Dataset excerpts:
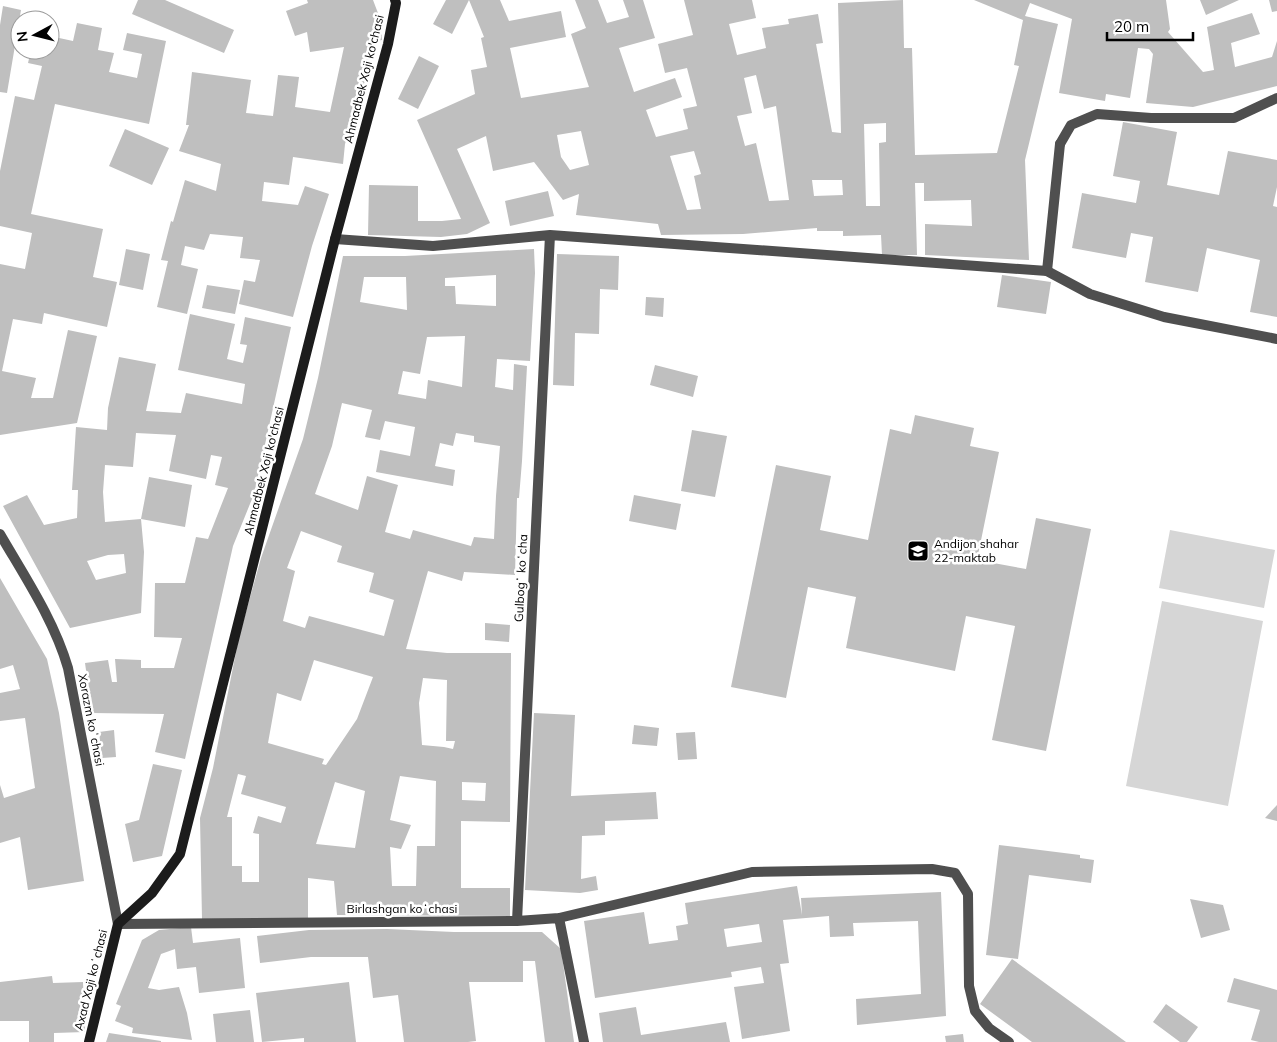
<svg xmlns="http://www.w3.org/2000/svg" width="1277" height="1042" viewBox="0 0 1277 1042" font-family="Mulish,sans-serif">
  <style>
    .park { fill: #d6d6d6 }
    .building { fill: #bfbfbf; fill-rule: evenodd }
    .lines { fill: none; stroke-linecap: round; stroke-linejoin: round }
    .lane { stroke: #4f4f4f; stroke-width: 10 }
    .street { stroke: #4f4f4f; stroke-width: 10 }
    .secondary { stroke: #1c1c1c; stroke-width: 10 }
    .labels { text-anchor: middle; stroke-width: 5; stroke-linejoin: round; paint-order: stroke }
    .street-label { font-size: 12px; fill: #000; stroke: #fff }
    .poi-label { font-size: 12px; fill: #000; stroke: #fff; text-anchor: start }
  </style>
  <rect width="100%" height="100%" fill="#fff"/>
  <path class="park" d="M1170 530 1275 550 1264 608 1159 588Z
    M1162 601 1263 621 1228 806 1126 786Z"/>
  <path class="building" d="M138 0H165L234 30 224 53 132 14Z
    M307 0H373L381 21 382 40 372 42 364 85 345 144 343 164 293 157 289 185 264 182 262 201 298 205 305 186 329 194 312 246 293 317 239 304 244 280 255 282 260 260 240 258 243 237 210 234 204 250 185 246 181 265 198 269 187 314 157 307 168 261 161 260 171 221 173 222 185 180 216 191 221 164 179 151 189 125H186L192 72 251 80 246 113 273 116 278 75 299 77 295 107 330 112 344 47 310 52 307 32 295 36 286 11 308 3Z
    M446 0H469L452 34 433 24Z
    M469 0H500L509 21 561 11 566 37 510 48 521 98 589 87 571 34 586 28 575 0H598L607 23 629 17 623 0H643L655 38 619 48 634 92 675 78 682 97 646 110 656 137 688 129 683 109 697 106 687 68 665 73 658 44 693 35 684 0H752L756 18 729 24 737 55 766 48 762 28 789 24 788 19 818 14 823 43 816 44 832 132 841 133 838 3 903 0 904 48H912L915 155 997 153 1019 66 1014 65 1023 20 974 0H1166L1170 29 1168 32 1203 72 1214 70 1207 27 1252 13 1260 34 1231 43 1235 67 1272 57 1277 41V86L1193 107 1146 103 1153 54 1149 49 1138 48 1130 98 1106 94 1105 101 1059 93 1072 19 1030 3 1025 16 1058 24 1025 160 1029 260 925 255V224L972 226 971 200 924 201V183H915L917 255H882L881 235 843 236V231H817V228L743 234 661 235 658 224 576 215 579 194 563 200 534 162 493 171 486 136 457 149 490 223 467 234 441 237 368 235 369 185 418 186V221H442L461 219 417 120 475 94 471 70 487 67 481 38 484 37ZM756 75 764 109 776 106 789 200 769 201 756 143 745 146 737 116 752 113 744 78ZM886 123V142L879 143 880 206H866L864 124ZM581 131 589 165 570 170 561 157 557 135ZM694 151 701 174 694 176 701 209 687 210 670 156ZM812 180H842L843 195 814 196Z
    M1200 0H1239L1206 15Z
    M1269 0H1277V11L1272 12Z
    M3 6 21 10 7 93 0 92V25Z
    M77 23 102 28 98 50 114 53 109 72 137 78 142 54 123 50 127 33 166 41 149 124 55 104 31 214 103 229 93 277 117 282 107 327 44 313 42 324 13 319 2 371 36 378 31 398H53L68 330 97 336 77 423 0 435V264L25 269 32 233 0 226V171L15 96 34 100 42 66 28 63 31 50H50V36L73 41Z
    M419 56 439 66 418 109 398 99Z
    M1123 122 1177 132 1167 185 1219 195 1228 151 1277 160V187L1273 206 1277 207V317L1250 312 1260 260 1207 248 1198 292 1145 282 1153 237 1131 233 1126 258 1072 248 1082 193 1136 203 1140 181 1113 176Z
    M125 129 169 148 152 185 109 166Z
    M548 191 554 216 510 226 505 201Z
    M126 249 150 254 143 290 119 285Z
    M534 249 535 273 530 361 497 359 495 387 513 390 514 364 527 366 522 461 519 498H517L515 575 464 572 462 581 428 571 406 649 447 653H511L510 822 461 821V888H510V916L337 915 334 881 308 878V919H202L200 818 213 768 239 637 261 558 303 439 318 378 343 256H405ZM496 275V306L456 304 455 286H445V278ZM364 277H406L407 310 360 302ZM465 336 462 387 428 380 426 399 398 394 403 371 420 374 427 337ZM342 403 372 410 365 437 380 440 385 421 415 427 410 456 380 450 376 472 453 486 455 470 435 466 440 443 453 446 456 433 474 436V442L500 446 496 496 494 539 474 537 471 546 413 530 410 539 385 532 398 485 367 476 358 510 315 494 332 446ZM301 531 342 546 337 562 374 573 369 592 394 600 384 636 309 616 305 628 283 621 295 571 287 568ZM314 660 373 677 357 719 326 765 322 764 324 759 268 743 277 693 301 701ZM423 678 447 680 446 741H455L453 749 444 747 422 745 419 703ZM238 774 246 776 241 794 286 807 281 823 258 816 253 833 259 834V882H242V866H232V817H227ZM400 776 436 781 435 846H417L416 886H392L390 847 401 849 411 825 390 820ZM335 782 365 791 355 848 316 844ZM462 782 486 783 485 801 462 800Z
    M557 254 619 256 618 290 600 289 599 334 575 333 574 386 553 385Z
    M1002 275 1051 282 1046 314 997 307Z
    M207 285 240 290 235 314 202 308Z
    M646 297 664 298 663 317 645 315Z
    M190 314 235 324 227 359 243 363 247 345 240 344 245 317 291 327 254 494 233 546 185 759 155 752 164 714 92 713 85 663 108 660 112 682H117L115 659 141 660V668H174L182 638 154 637 155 583H185L196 537 208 539 228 488 215 485 222 457 211 455 206 479 169 471 176 435 136 433 133 467 105 465 103 492 105 522 141 519 144 552 141 613 70 628 3 506 27 495 44 525 77 518 78 490H72L76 427 107 430 108 408 119 357 156 364 146 411 181 413 186 393 242 404 245 384 178 370ZM124 554 126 573 96 580 87 561 108 555Z
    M655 365 698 376 693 397 650 385Z
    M915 415 974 428 970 446 999 452 977 560 1026 569 1036 518 1091 529 1046 751 992 740 1015 626 966 616 955 671 846 648 856 597 808 587 786 698 731 687 776 465 831 476 820 530 868 540 890 429 911 434Z
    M692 430 727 436 715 497 681 491Z
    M149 477 192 485 185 527 141 519Z
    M634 495 681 504 676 530 629 521Z
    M0 578 47 659 59 713 84 881 28 890 20 837 0 843V785L4 798 35 788 25 718 0 721V693L20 689 13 665 0 669Z
    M485 623 510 625 509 642 485 640Z
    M534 713 575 715 571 796 656 792 658 819 605 821V835L582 836 581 879 596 876 598 890 580 893 525 890Z
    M634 725 659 728 657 746 632 744Z
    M114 730 116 757 102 758 99 732Z
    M695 732 697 759 678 760 676 733Z
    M153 764 182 770 162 856 133 862 125 824 139 820Z
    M1277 805V821L1265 818Z
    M999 845 1080 855V858L1094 860 1091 883 1029 875 1018 959 986 955Z
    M797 886 802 915 801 898 941 892 946 1016 857 1025 856 999 921 994 918 921 853 923 854 936 830 937 829 916 783 920 789 963 780 964 790 1031 742 1039 734 987 764 983 761 967 731 972 732 977 595 998 584 921 644 912 649 944 678 940 676 926 688 924 685 903ZM759 924 762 942 727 947 724 929Z
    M1190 899 1223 905 1230 930 1201 938Z
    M191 927 193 943 240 938 245 988 199 993 196 967 177 969 175 949 161 954 148 988 159 990 179 987 187 1013 192 1040 132 1033 133 1028 115 1021 121 1006 116 1004 142 940 159 930Z
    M387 929 454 932H542L561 949 574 1042H545L535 961H523V982H469L476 1041 468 1042H404L398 995 373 998 368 957H311L260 963 257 936 309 930Z
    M1012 959 1126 1042H1032L980 1004Z
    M52 976 53 983 83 982 85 1032 54 1033V1042H29V1021H0V982Z
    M1234 978 1277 990V1042H1259L1251 1040 1260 1010 1227 1002Z
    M349 982 356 1042H304V1038L262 1042 256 993Z
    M1166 1004 1198 1027 1187 1042H1180L1153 1022Z
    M636 1007 641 1035 726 1022 730 1042H603L599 1013Z
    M250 1010 254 1042H216L213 1014Z
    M109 1033 161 1041V1042H106Z
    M963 1034 964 1042H946L945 1036Z"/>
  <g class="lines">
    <path class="lane" d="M1060 144 1071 125 1097 114 1151 118H1234L1277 98
      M1047 271 1090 294 1164 317 1277 339"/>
    <path class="street" d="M335 239 433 246 550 235 1047 271 1060 144
      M0 534C25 577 54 620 68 668L118 924 517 921 559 918 752 872 932 869 955 873 968 894 969 986 975 1011 989 1028 1009 1042
      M559 918 584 1042
      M517 921 550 235"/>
    <path class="secondary" d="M89 1042 118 924 152 893 180 854 335 239 388 44 396 3 395 0"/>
  </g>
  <defs>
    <g id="school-square" transform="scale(1.125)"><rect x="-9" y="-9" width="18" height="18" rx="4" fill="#000" stroke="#fff"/><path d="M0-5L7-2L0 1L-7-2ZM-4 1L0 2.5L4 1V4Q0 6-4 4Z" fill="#fff"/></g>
  </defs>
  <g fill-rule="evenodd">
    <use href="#school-square" x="918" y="551"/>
  </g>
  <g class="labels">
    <g class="street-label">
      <text transform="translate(364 79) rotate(-76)" y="4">Ahmadbek Xoji ko'chasi</text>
      <text transform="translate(264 471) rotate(-76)" y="4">Ahmadbek Xoji ko'chasi</text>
      <text transform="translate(521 578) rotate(-87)" y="4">Gulbogʻ koʻcha</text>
      <text transform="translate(91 720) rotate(79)" y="4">Xorazm koʻchasi</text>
      <text x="402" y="913">Birlashgan koʻchasi</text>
      <text transform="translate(91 980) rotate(-76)" y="4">Axad Xoji koʻchasi</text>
    </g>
    <g class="poi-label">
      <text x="934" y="548">Andijon shahar<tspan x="934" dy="14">22-maktab</tspan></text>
    </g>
  </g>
  <g transform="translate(35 35) rotate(263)"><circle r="24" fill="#ffffff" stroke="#999999"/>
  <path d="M0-4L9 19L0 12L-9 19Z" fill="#000000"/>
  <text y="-8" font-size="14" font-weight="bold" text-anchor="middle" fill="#000000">N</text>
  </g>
  <path d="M1107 32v8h86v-8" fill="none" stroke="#000000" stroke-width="2.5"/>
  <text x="1114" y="32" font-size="15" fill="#000000" stroke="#ffffff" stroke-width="4" paint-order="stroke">20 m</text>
</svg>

What is expected: Find each line in the listing above that contains "lines", and copy that line.

Answer box:
    .lines { fill: none; stroke-linecap: round; stroke-linejoin: round }
  <g class="lines">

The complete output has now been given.